Диккенс | страница 11
Из автобиографии, написанной предположительно в 1845 или 1846 году: «Отца я всегда считал добрейшим и благороднейшим из смертных. Я не вспомню ни одного его поступка по отношению к жене, детям или друзьям в дни болезни или бед, который не заслуживал бы высочайшей похвалы. Он просиживал со мной, когда я болел, дни и ночи напролет, всегда неутомимый, всегда терпеливый, и так не день и не два… Он гордился мною на свой особый манер и с восхищением слушал мои комические куплеты. Однако по беззаботности своего нрава и в силу денежных трудностей он, очевидно, совсем позабыл тогда о моей учебе и даже в мыслях не имел, что я вообще могу что-то требовать от него в этом отношении. И вот мне осталось чистить по утрам ботинки ему и себе, помогать в чем нужно по дому, присматривать за меньшими братьями и сестрами (нас к тому времени было шестеро) и бегать по разным жалким делам, связанным с нашим жалким бытом».

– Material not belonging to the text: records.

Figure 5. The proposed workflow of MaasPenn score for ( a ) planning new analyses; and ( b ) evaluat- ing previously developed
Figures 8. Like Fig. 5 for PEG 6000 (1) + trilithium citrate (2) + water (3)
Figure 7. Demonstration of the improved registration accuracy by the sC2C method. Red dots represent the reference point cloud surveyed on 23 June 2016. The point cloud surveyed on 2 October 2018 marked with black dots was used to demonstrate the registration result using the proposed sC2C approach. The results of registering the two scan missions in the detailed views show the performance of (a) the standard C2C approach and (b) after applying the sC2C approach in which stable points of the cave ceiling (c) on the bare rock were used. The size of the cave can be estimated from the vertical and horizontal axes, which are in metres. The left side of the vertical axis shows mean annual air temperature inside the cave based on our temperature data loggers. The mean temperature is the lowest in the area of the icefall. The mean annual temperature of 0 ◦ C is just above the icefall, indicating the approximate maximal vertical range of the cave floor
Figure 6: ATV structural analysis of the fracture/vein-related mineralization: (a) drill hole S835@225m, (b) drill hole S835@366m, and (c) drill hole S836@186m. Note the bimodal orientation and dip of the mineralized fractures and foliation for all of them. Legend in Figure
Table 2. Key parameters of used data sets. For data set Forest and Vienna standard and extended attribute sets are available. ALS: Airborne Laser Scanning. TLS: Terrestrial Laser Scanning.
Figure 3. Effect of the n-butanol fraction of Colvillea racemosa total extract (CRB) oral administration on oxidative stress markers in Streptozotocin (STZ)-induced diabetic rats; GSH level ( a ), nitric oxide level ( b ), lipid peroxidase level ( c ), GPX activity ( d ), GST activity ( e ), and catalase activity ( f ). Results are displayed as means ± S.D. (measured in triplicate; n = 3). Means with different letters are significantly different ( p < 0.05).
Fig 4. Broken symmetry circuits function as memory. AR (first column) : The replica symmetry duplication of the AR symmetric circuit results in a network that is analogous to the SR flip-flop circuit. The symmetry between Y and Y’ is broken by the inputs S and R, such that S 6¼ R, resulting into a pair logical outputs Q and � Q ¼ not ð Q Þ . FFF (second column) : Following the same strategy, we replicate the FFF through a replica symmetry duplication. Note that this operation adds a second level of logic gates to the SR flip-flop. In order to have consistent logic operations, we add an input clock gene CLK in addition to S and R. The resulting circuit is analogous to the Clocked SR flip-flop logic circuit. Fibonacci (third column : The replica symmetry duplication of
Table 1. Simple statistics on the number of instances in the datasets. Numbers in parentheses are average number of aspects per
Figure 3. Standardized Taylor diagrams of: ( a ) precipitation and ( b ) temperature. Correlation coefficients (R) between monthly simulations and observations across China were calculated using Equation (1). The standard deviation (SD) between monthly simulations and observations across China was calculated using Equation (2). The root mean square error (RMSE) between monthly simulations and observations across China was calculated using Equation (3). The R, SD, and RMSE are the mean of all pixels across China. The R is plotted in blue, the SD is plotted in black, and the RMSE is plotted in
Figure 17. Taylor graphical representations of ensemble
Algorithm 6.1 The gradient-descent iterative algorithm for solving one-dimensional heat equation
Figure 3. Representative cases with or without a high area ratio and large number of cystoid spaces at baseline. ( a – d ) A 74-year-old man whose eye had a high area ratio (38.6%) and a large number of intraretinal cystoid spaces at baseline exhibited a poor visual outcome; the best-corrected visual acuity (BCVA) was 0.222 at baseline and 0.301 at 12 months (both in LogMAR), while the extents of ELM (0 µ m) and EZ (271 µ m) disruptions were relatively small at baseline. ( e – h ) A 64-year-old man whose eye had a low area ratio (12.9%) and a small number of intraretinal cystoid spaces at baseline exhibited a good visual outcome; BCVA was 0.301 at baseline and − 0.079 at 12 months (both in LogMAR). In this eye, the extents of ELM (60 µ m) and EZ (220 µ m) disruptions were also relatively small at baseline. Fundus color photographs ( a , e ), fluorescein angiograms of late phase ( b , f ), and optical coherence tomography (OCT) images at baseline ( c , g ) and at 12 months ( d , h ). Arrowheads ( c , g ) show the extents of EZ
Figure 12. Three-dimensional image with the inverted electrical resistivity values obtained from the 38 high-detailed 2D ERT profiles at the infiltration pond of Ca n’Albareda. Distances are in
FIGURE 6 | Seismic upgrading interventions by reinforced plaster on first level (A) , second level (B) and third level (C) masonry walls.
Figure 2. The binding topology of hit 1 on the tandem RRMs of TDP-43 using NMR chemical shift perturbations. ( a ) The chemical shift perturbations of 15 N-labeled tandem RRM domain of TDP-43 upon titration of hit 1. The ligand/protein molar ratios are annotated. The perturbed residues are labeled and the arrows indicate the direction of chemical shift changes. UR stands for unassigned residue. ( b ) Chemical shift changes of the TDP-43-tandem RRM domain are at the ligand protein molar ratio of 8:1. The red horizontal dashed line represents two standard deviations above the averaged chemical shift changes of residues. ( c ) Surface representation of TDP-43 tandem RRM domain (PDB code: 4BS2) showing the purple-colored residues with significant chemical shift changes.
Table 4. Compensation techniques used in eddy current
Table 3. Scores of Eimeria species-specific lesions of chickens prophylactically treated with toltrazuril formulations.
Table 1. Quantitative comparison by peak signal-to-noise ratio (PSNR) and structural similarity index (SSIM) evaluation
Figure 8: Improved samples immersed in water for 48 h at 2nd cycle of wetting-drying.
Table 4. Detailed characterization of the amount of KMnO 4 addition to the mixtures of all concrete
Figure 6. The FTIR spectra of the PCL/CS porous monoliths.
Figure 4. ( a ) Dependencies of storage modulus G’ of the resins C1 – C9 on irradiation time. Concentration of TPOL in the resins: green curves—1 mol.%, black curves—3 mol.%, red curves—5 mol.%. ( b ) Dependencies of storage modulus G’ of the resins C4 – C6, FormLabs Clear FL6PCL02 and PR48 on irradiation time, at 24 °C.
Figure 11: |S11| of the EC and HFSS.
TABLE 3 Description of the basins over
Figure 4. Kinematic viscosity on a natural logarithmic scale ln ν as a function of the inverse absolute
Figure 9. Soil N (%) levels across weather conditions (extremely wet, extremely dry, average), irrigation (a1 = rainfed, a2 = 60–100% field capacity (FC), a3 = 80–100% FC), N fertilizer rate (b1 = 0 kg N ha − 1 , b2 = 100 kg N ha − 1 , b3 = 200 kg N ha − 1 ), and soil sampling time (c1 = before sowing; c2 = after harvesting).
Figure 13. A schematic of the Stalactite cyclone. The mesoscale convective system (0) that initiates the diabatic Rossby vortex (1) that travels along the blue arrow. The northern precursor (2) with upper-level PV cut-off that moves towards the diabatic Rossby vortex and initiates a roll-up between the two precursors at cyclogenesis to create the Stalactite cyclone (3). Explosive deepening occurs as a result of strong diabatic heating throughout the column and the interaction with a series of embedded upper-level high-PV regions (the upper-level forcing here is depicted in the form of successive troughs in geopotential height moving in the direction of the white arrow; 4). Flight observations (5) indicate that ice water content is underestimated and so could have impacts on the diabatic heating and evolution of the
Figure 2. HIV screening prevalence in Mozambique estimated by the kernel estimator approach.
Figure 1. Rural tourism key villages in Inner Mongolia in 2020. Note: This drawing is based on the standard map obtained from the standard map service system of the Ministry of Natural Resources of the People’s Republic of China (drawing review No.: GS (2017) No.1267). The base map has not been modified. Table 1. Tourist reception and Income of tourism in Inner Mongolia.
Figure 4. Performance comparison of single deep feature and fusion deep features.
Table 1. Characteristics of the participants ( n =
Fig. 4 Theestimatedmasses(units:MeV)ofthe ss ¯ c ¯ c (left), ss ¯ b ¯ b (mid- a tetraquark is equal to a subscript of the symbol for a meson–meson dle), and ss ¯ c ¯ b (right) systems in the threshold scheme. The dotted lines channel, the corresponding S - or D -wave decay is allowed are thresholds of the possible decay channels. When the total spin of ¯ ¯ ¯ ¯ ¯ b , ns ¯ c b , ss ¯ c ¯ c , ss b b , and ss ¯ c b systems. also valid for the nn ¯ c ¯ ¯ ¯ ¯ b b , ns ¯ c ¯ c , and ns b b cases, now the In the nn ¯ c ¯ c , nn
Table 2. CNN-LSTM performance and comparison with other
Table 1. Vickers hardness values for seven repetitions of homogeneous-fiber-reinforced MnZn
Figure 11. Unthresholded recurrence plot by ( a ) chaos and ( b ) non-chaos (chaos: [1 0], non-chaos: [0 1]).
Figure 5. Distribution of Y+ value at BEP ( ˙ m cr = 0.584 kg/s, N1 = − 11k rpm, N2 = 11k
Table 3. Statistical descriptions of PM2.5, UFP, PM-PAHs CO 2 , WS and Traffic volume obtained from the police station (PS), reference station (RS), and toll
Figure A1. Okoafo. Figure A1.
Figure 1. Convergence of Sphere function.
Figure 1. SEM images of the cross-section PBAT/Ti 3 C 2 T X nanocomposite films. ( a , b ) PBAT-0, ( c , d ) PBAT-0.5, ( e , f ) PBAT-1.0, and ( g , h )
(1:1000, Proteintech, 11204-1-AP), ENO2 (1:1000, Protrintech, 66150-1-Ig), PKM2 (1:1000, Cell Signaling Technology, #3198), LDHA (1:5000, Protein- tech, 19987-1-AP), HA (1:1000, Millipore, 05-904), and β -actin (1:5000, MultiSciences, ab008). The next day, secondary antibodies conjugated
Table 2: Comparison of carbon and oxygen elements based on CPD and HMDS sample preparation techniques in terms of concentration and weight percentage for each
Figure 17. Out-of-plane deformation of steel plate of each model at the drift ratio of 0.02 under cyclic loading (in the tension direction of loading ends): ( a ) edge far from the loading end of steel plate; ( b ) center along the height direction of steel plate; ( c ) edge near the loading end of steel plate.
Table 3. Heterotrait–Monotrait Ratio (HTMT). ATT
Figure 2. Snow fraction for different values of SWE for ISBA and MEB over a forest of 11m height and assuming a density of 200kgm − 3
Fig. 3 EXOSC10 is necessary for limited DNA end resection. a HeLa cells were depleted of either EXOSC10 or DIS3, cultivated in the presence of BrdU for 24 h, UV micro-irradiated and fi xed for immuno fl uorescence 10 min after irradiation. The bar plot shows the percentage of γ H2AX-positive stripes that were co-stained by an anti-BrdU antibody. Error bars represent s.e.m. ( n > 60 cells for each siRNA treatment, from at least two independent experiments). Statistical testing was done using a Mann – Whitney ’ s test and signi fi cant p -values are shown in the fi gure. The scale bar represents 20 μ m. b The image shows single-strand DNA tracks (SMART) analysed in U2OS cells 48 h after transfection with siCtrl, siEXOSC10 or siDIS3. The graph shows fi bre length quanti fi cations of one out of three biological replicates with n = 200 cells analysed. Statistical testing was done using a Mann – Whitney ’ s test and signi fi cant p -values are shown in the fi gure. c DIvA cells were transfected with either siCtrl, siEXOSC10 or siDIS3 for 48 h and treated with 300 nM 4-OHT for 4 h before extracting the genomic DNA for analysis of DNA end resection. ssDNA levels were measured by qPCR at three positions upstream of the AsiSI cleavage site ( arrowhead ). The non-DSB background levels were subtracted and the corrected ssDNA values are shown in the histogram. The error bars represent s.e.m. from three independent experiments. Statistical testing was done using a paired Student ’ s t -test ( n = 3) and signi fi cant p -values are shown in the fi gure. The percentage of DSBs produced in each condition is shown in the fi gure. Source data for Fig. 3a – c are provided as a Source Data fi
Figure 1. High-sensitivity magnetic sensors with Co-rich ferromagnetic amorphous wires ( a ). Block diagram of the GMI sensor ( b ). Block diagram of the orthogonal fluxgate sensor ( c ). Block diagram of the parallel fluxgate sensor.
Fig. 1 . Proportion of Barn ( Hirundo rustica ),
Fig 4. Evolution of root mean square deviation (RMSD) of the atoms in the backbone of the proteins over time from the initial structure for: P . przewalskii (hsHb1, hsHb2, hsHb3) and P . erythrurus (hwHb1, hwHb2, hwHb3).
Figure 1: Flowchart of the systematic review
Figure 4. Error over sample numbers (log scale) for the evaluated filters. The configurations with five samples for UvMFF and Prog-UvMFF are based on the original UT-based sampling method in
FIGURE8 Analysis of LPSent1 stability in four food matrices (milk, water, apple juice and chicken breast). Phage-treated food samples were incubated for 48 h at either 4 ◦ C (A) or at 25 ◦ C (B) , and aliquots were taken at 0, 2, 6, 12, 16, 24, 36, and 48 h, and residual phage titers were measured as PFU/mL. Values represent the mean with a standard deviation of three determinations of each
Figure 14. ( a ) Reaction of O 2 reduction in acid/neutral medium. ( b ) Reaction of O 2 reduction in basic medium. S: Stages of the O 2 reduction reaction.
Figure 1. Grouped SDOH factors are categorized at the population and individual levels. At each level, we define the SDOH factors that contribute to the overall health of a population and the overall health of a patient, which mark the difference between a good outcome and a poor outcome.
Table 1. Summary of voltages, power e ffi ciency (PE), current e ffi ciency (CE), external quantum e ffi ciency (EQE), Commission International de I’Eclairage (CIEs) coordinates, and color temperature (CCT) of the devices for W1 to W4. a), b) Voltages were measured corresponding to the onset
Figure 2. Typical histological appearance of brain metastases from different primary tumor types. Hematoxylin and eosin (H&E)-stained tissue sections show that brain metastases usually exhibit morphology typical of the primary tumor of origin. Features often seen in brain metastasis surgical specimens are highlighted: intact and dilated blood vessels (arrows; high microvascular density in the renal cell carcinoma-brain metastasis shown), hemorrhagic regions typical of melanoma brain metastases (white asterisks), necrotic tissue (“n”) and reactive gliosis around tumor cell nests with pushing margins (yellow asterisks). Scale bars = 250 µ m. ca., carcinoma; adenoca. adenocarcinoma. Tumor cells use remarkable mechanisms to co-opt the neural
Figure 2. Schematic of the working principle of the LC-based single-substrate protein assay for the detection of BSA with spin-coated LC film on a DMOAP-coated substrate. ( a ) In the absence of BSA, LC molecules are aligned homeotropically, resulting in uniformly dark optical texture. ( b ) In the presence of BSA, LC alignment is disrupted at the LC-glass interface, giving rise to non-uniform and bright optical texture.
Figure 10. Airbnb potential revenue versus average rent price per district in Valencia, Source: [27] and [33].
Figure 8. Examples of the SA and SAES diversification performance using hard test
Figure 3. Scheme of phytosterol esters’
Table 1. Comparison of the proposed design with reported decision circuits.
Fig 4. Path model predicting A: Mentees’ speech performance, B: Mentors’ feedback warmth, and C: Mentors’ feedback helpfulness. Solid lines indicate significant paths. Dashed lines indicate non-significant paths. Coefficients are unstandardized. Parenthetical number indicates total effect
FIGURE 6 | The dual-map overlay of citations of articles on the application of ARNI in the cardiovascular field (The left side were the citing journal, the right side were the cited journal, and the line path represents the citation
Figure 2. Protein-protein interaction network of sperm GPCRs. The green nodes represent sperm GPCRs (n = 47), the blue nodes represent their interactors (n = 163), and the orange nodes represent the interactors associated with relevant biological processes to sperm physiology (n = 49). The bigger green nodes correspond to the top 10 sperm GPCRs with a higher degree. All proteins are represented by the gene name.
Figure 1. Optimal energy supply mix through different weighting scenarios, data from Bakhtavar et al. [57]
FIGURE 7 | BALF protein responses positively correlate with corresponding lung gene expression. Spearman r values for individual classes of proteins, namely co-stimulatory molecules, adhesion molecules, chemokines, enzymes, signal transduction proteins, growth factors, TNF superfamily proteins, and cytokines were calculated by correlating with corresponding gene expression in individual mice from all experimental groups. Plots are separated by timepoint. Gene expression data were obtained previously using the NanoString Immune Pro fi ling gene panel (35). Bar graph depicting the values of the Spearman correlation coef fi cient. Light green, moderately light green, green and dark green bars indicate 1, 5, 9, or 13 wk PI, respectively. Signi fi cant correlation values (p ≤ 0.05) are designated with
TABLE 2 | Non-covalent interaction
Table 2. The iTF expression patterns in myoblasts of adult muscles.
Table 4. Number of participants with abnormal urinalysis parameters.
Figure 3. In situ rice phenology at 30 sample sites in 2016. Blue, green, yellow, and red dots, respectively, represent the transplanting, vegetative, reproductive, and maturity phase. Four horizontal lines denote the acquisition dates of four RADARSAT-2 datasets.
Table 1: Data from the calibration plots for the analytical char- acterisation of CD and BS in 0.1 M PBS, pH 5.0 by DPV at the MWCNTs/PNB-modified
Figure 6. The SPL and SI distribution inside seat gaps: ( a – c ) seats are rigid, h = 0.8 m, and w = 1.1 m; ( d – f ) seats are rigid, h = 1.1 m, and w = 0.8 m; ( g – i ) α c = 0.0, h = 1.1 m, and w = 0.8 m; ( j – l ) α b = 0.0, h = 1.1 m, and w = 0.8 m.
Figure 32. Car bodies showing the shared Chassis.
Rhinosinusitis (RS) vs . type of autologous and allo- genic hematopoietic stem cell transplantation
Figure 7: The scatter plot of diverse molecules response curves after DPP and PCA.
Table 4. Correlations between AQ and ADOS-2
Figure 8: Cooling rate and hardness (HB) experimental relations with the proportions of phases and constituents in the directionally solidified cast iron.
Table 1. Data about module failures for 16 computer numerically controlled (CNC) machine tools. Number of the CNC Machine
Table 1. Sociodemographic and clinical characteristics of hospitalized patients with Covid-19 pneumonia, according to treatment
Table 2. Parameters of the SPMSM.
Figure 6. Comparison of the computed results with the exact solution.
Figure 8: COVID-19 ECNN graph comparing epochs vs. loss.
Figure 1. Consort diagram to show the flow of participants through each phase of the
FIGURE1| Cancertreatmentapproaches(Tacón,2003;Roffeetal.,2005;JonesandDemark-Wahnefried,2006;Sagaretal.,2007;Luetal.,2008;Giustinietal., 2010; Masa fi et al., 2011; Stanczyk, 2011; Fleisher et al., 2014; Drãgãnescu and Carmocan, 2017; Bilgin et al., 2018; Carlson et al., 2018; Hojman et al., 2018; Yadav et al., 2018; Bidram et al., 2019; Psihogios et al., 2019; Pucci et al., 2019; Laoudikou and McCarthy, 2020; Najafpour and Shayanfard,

Зимой 1823 года молодой Лэмерт съехал, найдя себе работу и жилье, а весной Фанни приняли в Королевскую академию музыки по классу фортепиано. Плата была высокой. Это было очень необычно по тем временам — деньги идут на обучение дочери, а не сына; может, если бы родители видели в Чарли какой-нибудь явный талант, все было бы иначе. А так он продолжал сидеть дома или болтаться по Лондону. Глаз у него был необычайно острый, воображение — бешеное; эта смесь породила городские очерки, написанные позднее. О лавках «секонд-хенд»: «На какое-нибудь порождение нашей фантазии мы примериваем то усопший сюртук, то мертвые панталоны, то бренные останки роскошного жилета и по фасону и покрою одежды стараемся вообразить прежнего ее владельца. Мы так увлекались порою этим занятием, что сюртуки десятками соскакивали со своих вешалок и сами собой застегивались на фигурах воображаемых людей, а навстречу сюртукам десятками устремлялись панталоны… Вот и на днях мы развлекались таким образом, пытаясь обуть в башмаки на шнуровке несуществующего мужчину, которому они, правду сказать, были номера на два малы, когда взгляд наш упал невзначай на несколько костюмов, развешанных снаружи лавки, и нам тут же пришло в голову, что в разное время все они принадлежали одному и тому же человеку, а теперь, по странному стечению обстоятельств, оказались вместе выставлены на продажу. Нелепость этой мысли смутила нас, и мы внимательнее вгляделись в одежду, твердо решив, что не дадим так легко ввести себя в заблуждение. Но нет, мы были правы: чем больше мы смотрели, тем больше убеждались, что первое впечатление нас не обмануло. Вся жизнь человека была написана на этих костюмах так же ясно, как если бы он показал нам автобиографию, крупными буквами начертанную на пергаменте».